TheLoadedDog unlike homes in Australia power outlets in north American homes are not controlled by a switch as in Australian homes. The only switches are for lights and in some cases lights are run off the power outlets such as in the case with lamps. You wont see a power outlet that you plug you toaster into with a switch beside it. I believe it’s got something or rather to do with the whole 240v Aust 110v North American thing. Regular power outlets this side of the pond there is no “on/off” switch. And if it is controlled by a switch the switch will be where you would expect for find the light switch.

American style outlet
Australian style outlet

Hope that helps.

As for connecting a white wire to a black wire, this is acceptable IF those 2 wires are part of what is known as a switch loop. Basically, a length of Romex™ has been routed to a light switch (or in this case an outlet). It has been wired in such a way that when the white and black wires are connected, a circuit is completed and a light is turned “ON” (or an outlet in this case).
IF the wiring was done properly, the white wire should be coded black usually with a black marker or a piece of black tape. (Not surprisingly, sometimes people forget to do this).

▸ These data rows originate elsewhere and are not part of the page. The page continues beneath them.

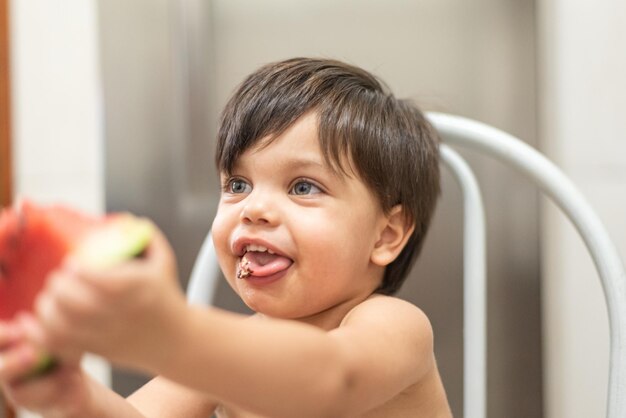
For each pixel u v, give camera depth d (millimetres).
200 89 1139
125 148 1158
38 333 252
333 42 1109
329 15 1111
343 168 576
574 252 1042
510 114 1067
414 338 490
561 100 1052
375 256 613
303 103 587
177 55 1143
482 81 1075
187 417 637
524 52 1063
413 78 1090
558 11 1054
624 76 1033
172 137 1146
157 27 1146
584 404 1040
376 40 1101
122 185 1160
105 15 1156
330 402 356
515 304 1062
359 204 585
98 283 248
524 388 1061
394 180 620
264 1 1125
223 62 1135
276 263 558
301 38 1117
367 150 593
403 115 656
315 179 568
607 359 1033
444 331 1068
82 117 1190
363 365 395
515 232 1062
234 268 581
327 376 354
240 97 611
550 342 1053
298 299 563
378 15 1100
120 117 1159
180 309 281
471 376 755
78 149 1193
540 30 1059
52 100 1199
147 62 1150
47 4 1197
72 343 255
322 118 581
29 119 1209
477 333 757
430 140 691
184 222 1145
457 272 1064
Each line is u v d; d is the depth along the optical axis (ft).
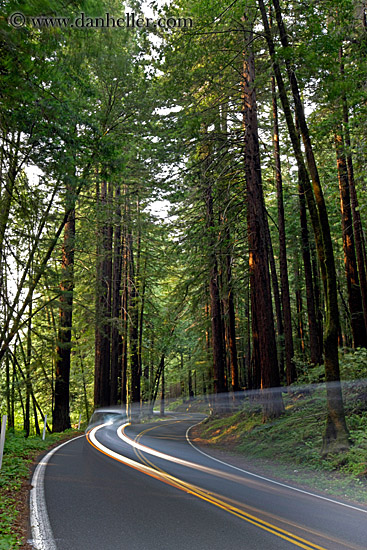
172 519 19.42
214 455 45.78
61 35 25.73
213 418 79.92
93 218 64.34
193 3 45.09
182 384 206.69
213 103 60.34
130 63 43.91
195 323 99.19
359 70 43.47
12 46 24.38
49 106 31.19
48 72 28.27
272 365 54.44
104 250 79.87
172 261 90.99
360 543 16.83
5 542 15.80
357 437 36.50
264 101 68.33
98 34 30.07
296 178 81.92
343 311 91.40
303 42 41.93
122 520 19.19
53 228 50.75
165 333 108.37
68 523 18.74
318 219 41.42
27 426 58.85
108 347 91.04
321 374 59.21
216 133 60.85
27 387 53.42
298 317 96.07
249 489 27.14
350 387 48.85
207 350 102.89
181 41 47.70
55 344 56.59
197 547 15.90
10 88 26.99
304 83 43.75
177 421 116.26
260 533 17.71
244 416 65.26
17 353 59.31
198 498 23.49
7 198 35.37
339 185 62.75
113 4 33.19
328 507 23.27
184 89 54.80
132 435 61.87
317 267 84.28
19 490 25.29
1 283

Can you splice the line and line return of a switch leg and bury it in the wall? Yes. As noted above, it is a code violation, as boxes, conduit bodies, and handhole enclosures shall be installed so that the wiring contained in them can be rendered accessible without removing any part of the building… (314.29)

Furthermore, there may be another prohibition. At least one wall switch-controlled lighting outlet shall be installed in every habitable room and bathroom.
Exception No. 1: In other than kitchens and bathrooms, one or more receptacles controlled by a wall switch shall be permitted in lieu of lighting outlets.
(210.70(1)) So, unless there is a ceiling or wall mounted lighting outlet with fixture attached thereto, this is a secondary violation.

Additional comments-there is no prohibition on the use of an irreversible crimp fitting on solid conductors. Although employed mostly on larger wire sizes, so long as a connector is used in a manner consistent with its listing and labeling, no violation exists.

Soldering can also be done (but the next electrician will curse you) provided that a solid mechanical connection is first made. (110.14) Up through #10, everybody uses wire nuts, above #10 either a split-bolt or irreversible crimp.

References: National Electrical Code 2005 edition.

these things are available in hardware stores.
Peace,
mangeorge

Thanks for the replies!

Cool, wire nuts are easier anyway. I have seen and used uninsulated, crimp fasteners, my brother gave me a handful of them. Interesting about the tape as well. I thought that shrink tubing would be better cause it could’t possible dry out and un-wrap (or something). Anyway, I do like the rubber tape, I’ll continue using it. Good tips.

Check your local codes as well. IIRC around here a room that does not have a hardwired overhead light must have a switch-controlled outlet.

May not mean much to you now, but it could creep up in the inspection report if you decide to sell years later.

I did something like this in my house. The original builder had put an alcove in the living room that had glass display cases with internal lighting in it. When she sold us the home, she took the cases with her, leaving a nicely finished alcove with two switched outlets in it. We put our television armoire in the alcove, but it kept getting switched off by mistake. I just removed the switch, joined the two wires with a wire nut, and replaced the switch in the wall; that way, I didn’t have to patch the wall or match the paint, and I can easily put it back if need be. Nobody looks twice at a lightswitch, and I believe that keeping the splice in the junction box gives you some fire protection, and keeps it within code. Just make sure you’re not dealing with a three-way switch, which is a lot more complicated.

If you’re putting on a wire nut, it’s imperative that you get a good mechanical connection first. I’ve seen a number of connections with wire nuts where someone just held the wires together and twisted the nut on. Get a pair of good pliers, and twist the wired together solidly first.